Procédure devant la Cour :
Par une requête et un mémoire, enregistrés le 25 février 2016 et le 28 juillet 2016, M. C..., représenté par Me B..., demande à la Cour :
1°) d'annuler ce jugement du 15 octobre 2015 du tribunal administratif de Montpellier ;
2°) d'annuler l'arrêté du 6 mars 2015 du préfet de l'Hérault ;
3°) d'enjoindre, à titre principal, au préfet de l'Hérault de lui délivrer un titre de séjour portant la mention " vie privée et familiale " ou " salarié " sous astreinte de 100 euros par jour de retard à compter de la notification de la décision à intervenir ou, subsidiairement, de réexaminer sa demande de titre de séjour dans un délai de deux mois sous la même astreinte ;
4°) de mettre à la charge de l'Etat la somme de 2 000 euros en application des articles 37 et 75 de la loi du 10 juillet 1991, ce règlement emportant renonciation de son conseil à l'indemnité versée au titre de l'aide juridictionnelle.
Il soutient que :
- la décision de refus de séjour est illégale en ce que la délégation de signature vise le décret n° 62-1587 du 29 décembre 1962 qui a été abrogé ;
- la motivation de la décision de refus de séjour démontre un défaut d'examen réel et complet de sa demande ;
- son admission exceptionnelle au séjour était justifiée ;
- le préfet a méconnu l'étendue de son pouvoir discrétionnaire, rappelé par les termes de la circulaire du 28 novembre 2012 ;
- l'arrêté méconnaît les stipulations de l'article 8 de la convention européenne de sauvegarde des droits de l'homme et des libertés fondamentales et du 5) de l'article 6 de l'accord franco-algérien ;
- le préfet a commis une erreur de fait quant à la durée de sa présence en France ;
- la décision l'obligeant à quitter le territoire national est illégale pour les mêmes motifs que ceux énoncés au sujet de la décision de refus de séjour ;
- l'interdiction de retour est disproportionnée quant à sa durée.

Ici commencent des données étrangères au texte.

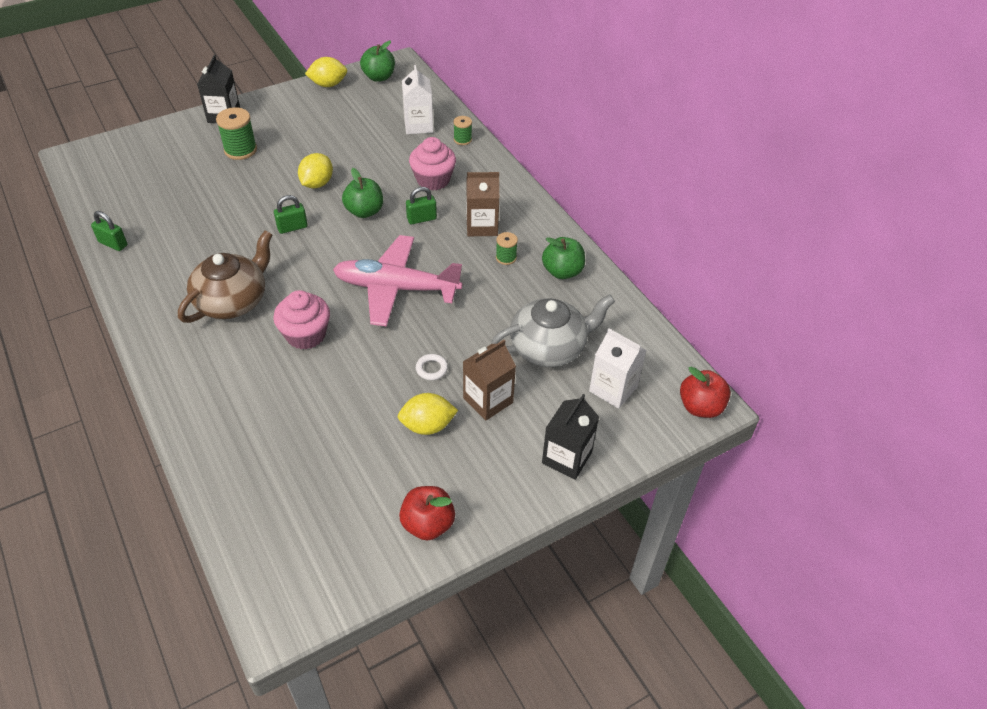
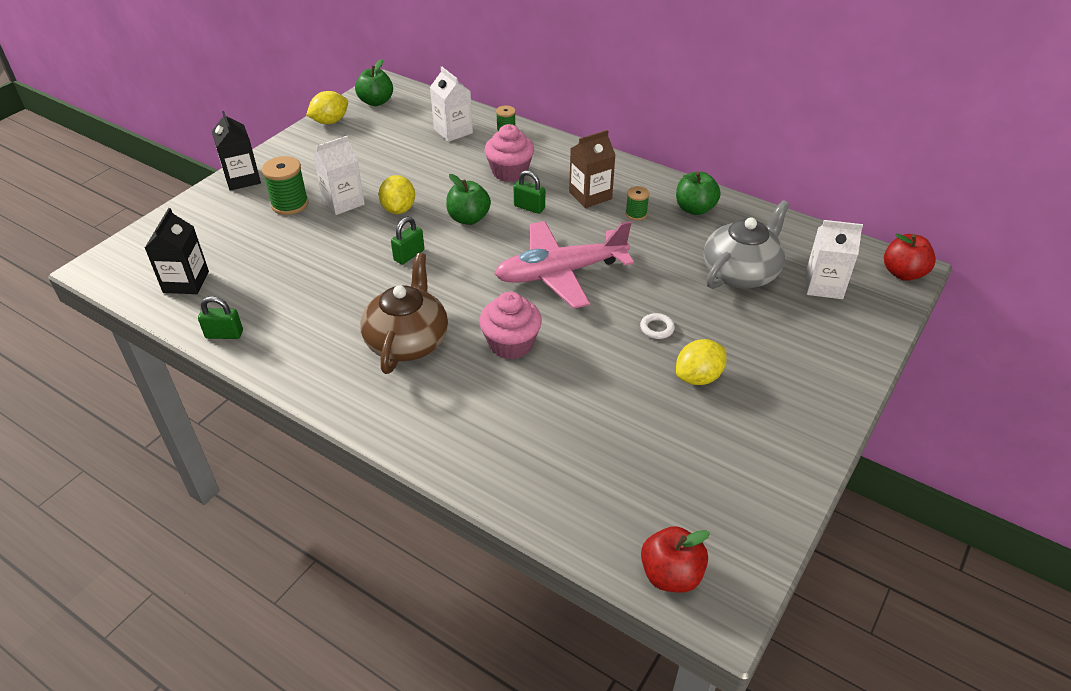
camera: 25 degrees left, 5 degrees down
(281, 162) = (343, 202): none -> white carton
(421, 219) = (529, 207): green padlock -> green padlock turned 75 degrees clockwise
(428, 524) = (777, 459): red apple -> red apple (671, 575)
(488, 400) = (730, 335): brown carton -> none
(566, 458) = (839, 355): black carton -> black carton (186, 282)

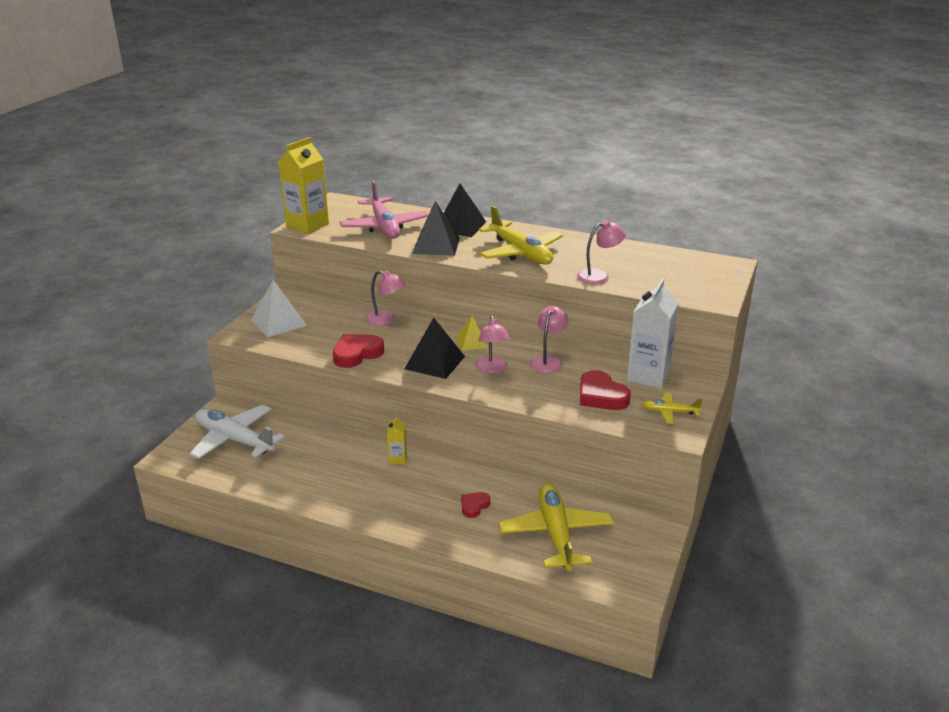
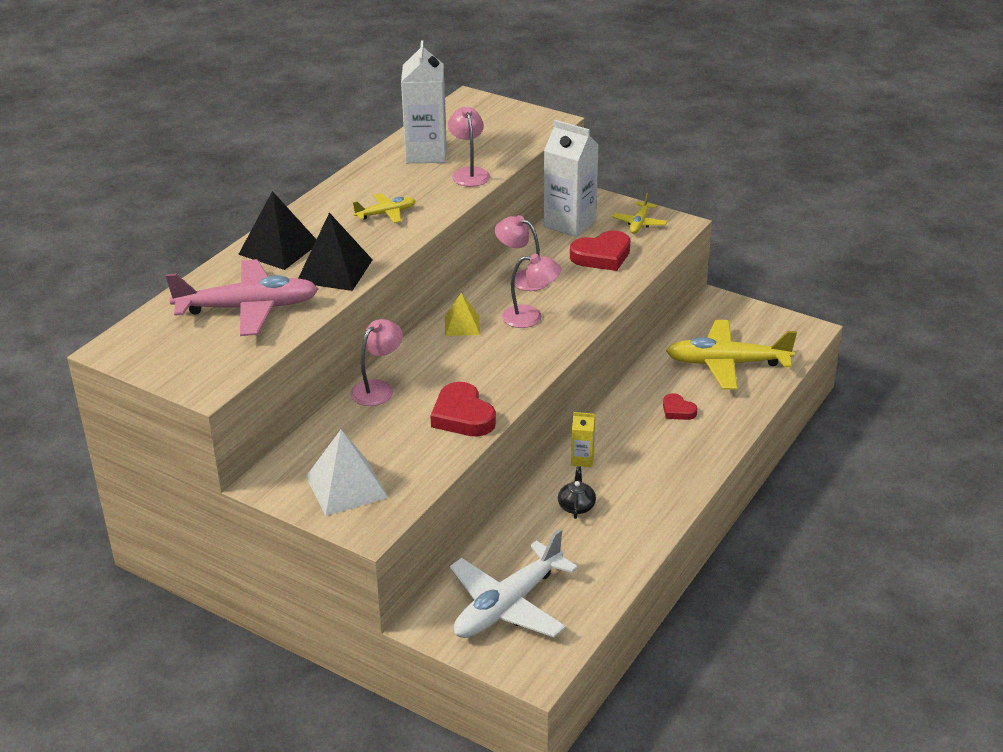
camera: 80 degrees left, 5 degrees up
(307, 225) = (202, 377): yellow carton -> none
(341, 460) = (576, 506): none -> black teapot
(434, 362) = (502, 356): black pyramid -> none
(521, 253) = (386, 213): yellow plane -> yellow plane, size x0.49
(622, 257) = (426, 154): none -> white carton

Par un mémoire en défense, enregistré le 28 juillet 2016, le préfet de l'Hérault conclut au rejet de la requête.
Il soutient que les moyens soulevés par M. C... ne sont pas fondés.
M. C... a été admis au bénéfice de l'aide juridictionnelle totale par une décision du 18 janvier 2016.
Vu les autres pièces du dossier.
Vu :
- la convention européenne de sauvegarde des droits de l'homme et des libertés fondamentales du 4 novembre 1950 ;
- l'accord franco-algérien du 27 décembre 1968 modifié ;
- la loi n° 91-647 du 10 juillet 1991 modifiée relative à l'aide juridique ;
- le code de l'entrée et du séjour des étrangers et du droit d'asile ;
- le code de justice administrative.
Le président de la formation de jugement a dispensé le rapporteur public, sur sa proposition, de prononcer des conclusions à l'audience.
Les parties ont été régulièrement averties du jour de l'audience.
Ont été entendus au cours de l'audience publique :
- le rapport de M. Ouillon,
- et les observations de Me A..., substituant Me B..., représentant M. C....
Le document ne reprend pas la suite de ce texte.